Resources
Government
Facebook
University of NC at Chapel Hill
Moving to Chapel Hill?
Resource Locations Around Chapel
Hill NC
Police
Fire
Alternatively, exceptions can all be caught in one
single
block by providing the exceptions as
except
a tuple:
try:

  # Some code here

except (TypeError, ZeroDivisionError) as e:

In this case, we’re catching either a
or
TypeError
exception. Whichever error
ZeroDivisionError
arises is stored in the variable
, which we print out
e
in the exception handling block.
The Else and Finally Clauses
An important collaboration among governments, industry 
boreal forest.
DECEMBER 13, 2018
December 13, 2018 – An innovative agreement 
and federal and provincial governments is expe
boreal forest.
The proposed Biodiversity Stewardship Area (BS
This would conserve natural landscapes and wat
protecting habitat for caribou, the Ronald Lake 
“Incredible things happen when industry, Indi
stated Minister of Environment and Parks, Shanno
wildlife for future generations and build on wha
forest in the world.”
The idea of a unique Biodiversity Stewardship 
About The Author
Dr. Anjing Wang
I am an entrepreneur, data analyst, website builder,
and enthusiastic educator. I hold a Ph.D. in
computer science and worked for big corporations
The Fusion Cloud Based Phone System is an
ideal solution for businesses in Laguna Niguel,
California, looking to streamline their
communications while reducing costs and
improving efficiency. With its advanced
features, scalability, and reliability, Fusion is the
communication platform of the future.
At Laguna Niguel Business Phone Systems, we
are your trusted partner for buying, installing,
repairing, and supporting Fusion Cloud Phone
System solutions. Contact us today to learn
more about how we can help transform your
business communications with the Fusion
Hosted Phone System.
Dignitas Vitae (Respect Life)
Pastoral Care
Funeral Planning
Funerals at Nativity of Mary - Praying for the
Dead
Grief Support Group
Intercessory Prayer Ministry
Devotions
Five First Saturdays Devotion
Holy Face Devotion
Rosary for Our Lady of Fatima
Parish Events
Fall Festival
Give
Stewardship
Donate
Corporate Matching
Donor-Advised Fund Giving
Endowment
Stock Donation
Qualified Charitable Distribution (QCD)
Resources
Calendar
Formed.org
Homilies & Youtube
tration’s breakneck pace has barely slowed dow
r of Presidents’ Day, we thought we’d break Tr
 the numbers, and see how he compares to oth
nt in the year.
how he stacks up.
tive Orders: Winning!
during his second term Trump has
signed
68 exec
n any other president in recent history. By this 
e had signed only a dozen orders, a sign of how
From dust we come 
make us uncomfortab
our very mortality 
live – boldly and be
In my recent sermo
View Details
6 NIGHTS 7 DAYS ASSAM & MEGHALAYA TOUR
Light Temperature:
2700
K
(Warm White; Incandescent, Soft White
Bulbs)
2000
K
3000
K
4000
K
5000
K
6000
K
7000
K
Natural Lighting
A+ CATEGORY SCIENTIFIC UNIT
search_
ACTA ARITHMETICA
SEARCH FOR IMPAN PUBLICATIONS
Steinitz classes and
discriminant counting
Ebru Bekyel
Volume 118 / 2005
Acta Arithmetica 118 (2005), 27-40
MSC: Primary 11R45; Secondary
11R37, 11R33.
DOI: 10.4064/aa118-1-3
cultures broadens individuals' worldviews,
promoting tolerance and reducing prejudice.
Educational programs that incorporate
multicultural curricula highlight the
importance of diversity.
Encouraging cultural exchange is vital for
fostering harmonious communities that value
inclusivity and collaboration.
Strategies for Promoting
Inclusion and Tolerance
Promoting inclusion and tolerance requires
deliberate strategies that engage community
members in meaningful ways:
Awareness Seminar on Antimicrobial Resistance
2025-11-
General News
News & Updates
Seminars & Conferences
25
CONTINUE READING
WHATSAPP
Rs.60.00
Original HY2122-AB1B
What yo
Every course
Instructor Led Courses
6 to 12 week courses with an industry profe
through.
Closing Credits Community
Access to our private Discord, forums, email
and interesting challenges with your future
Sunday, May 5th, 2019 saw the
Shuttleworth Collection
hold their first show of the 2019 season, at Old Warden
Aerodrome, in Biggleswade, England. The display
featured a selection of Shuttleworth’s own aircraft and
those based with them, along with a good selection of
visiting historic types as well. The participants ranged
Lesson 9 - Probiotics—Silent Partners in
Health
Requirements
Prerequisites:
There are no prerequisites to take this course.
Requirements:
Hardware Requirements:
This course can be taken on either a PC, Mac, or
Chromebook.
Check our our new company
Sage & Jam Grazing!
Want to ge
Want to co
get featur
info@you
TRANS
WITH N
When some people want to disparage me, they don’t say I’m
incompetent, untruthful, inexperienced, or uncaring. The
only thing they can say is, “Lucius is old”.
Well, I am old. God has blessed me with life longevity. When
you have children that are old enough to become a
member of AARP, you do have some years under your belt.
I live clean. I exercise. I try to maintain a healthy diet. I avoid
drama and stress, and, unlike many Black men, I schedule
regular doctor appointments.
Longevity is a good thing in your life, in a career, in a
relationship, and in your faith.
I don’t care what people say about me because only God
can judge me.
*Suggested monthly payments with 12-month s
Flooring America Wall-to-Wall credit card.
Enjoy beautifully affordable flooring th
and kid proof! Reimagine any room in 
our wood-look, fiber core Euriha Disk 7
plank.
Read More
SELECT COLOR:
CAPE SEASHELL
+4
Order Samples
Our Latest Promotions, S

* * * * * * * * *

To do: Return all lines of the data in which the string "Biodiversity" appears.

Written answer:
The proposed Biodiversity Stewardship Area (BS
The idea of a unique Biodiversity Stewardship 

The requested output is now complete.